The heat was between her legs now. A line of red coming out of her and staining her legs. Levi’s eyes were black with panic and fear. That wasn’t good. How much was she bleeding?

Did gods bleed?

She was off her feet and in his arms. They were running away, the fire far behind them. She could see the smoke rising into the sky, creating night clouds that blocked out the stars. She’d done that, hidden the sky away. Only a god could do that.

Drink up, she called to her angels. And the angels came and drank. But they were greedy beasts and came after her, too. Their wings closed in around her. They always said the Maddoxes had bourbon in their blood.

That night the angels drank their fill.





35

Paris

Before tonight, the only thing in the world more important to Cooper McQueen than a good bourbon was a beautiful woman. He had the woman. He had the bourbon. What he wanted more than anything now was the truth.

“So what happened?” McQueen asked, meeting Paris’s eyes for the first time in an hour.
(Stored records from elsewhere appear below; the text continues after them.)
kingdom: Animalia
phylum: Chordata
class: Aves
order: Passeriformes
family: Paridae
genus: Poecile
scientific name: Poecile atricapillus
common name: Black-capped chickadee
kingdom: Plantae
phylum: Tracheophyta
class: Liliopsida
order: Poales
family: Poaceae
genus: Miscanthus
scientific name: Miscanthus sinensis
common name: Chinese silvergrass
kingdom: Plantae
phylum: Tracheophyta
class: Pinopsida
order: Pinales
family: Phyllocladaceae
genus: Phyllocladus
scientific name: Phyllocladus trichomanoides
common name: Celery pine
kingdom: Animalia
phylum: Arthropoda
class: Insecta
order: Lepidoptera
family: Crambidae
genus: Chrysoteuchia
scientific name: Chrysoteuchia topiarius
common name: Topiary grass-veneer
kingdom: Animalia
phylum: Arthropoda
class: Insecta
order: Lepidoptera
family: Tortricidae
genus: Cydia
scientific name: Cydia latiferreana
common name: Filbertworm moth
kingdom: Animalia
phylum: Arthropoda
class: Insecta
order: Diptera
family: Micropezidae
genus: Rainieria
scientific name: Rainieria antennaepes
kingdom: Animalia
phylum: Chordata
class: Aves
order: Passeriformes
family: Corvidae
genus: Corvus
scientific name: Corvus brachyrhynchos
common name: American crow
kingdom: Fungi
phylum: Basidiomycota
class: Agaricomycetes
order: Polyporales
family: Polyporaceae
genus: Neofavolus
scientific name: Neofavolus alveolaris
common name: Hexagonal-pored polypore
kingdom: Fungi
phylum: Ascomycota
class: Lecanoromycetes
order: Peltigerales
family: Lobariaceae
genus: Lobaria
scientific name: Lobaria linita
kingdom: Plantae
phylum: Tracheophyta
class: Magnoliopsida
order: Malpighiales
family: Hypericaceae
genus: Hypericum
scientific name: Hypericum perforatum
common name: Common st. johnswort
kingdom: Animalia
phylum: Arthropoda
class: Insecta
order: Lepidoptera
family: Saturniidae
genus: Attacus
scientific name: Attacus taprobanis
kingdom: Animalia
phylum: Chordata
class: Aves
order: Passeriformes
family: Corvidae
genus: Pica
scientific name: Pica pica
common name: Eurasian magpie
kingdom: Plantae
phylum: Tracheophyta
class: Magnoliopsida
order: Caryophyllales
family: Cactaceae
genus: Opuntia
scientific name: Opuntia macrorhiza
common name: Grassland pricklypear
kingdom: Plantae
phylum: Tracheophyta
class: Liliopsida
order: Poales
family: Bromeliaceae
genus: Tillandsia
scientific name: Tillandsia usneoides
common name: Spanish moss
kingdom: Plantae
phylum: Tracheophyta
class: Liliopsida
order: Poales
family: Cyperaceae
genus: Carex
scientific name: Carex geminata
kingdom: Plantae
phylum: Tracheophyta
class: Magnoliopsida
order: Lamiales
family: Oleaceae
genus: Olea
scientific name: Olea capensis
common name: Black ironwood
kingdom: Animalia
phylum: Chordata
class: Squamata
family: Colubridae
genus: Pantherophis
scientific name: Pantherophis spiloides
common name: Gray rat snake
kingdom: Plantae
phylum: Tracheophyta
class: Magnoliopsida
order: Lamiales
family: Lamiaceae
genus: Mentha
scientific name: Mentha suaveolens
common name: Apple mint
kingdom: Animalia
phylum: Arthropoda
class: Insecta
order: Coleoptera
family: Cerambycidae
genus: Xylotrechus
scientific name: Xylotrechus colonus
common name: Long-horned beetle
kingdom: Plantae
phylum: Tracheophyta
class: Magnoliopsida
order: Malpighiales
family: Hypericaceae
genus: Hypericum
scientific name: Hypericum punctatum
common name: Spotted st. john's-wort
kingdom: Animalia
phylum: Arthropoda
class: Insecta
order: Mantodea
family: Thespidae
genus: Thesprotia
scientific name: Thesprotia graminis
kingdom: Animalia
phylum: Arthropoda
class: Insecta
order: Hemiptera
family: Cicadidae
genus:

“The newspapers described it as a ‘river of fire,’” Paris said. She sat like a lady, like a duchess. Back straight, ankles crossed, hands in her lap. She turned her head and looked into the empty fireplace. “Flaming whiskey poured out like lava. There’s nothing quite like a whiskey fire. It doesn’t just burn. It consumes everything. And the smell...” She paused and laughed. “Well, they say the firemen couldn’t get near the warehouse for the sweet sickening scent of it. All they could do was form a perimeter around it to contain the fire. Even six hundred feet away they could feel the heat of it. A hundred and fifty firemen from four or five counties couldn’t handle the immolation. They say even their helmets melted from the heat. The warehouse collapsed and the burning rubble ignited the next building over. And the next. Domino effect. The operation was old. The buildings were mostly wood. Tamara’s grandfather’s obsession with tradition doomed his legacy. They should have torn down those old wooden buildings decades earlier and replaced them with brick and steel. Nothing doing. On the entire property there was only one fire hydrant. There was nothing anyone could do. They let it burn itself out. By morning there was nothing left.”

McQueen cleared his throat. Something in it didn’t want to let him speak.

“And Tamara?” he asked. “What about her?”

“Why do you ask?”

“Because I want to know what happened to her.”

“Do you really?” Paris asked. She seemed suspicious and amused, as if she didn’t believe he had it in him to care about the girl who’d brought down Red Thread. “No one was charged with arson, if you were wondering. Any evidence of arson—which it had been, of course—the fire destroyed it all. Can’t take fingerprints off a pile of ash. To this day people talk about the fire and what might have started it. Some people thought it was Tamara’s mother doing it out of revenge against her daughter for stealing the company from her. Or a disgruntled employee. Or lightning. That does happen. Lightning from the heavens. Bolt from the blue. You know what they finally classified the fire as?”

“What?”

“An act of God.”

“You won’t tell me about Tamara?”

“I’ve told you enough about Tamara. You don’t get any more of her.”

A sort of fury overcame McQueen. For hours he’d been taunted and teased by this woman. She’d shown up in his bar and had offered him a golden box and had dangled the key in front of him all night long. Even now the key was in the lock. Why wouldn’t she turn it?

But his anger was displaced and he knew it. Paris was in front of him. It was easy to take his anger out on her. He sympathized with Levi’s fury that George Maddox was already dead and buried. McQueen would have enjoyed ripping that heart out, too.

“Levi was her brother,” McQueen finally said.

“He was her husband first, like she said.”

“He was her brother first.”

“If I told you right now my name was Karen or Susan, how would you think of me a month from now? A year?”

“As Paris.”

“She saw him as her husband first. So he was her husband. It’s like goslings imprinting on the first thing they see. She saw her husband. He was her husband. Those threads were tangled long before her birth. We won’t untangle them tonight.”

“My daughter is seventeen,” McQueen said after a long pause.

“Where is she?”

“Her mother’s. Emma and I went on a trip to LA over the summer to visit a college she wanted to see. She took a big stuffed dog with her on the plane to use as a pillow. She’s still a little girl. I’m trying to imagine her getting married. She’d be back home again in a week.”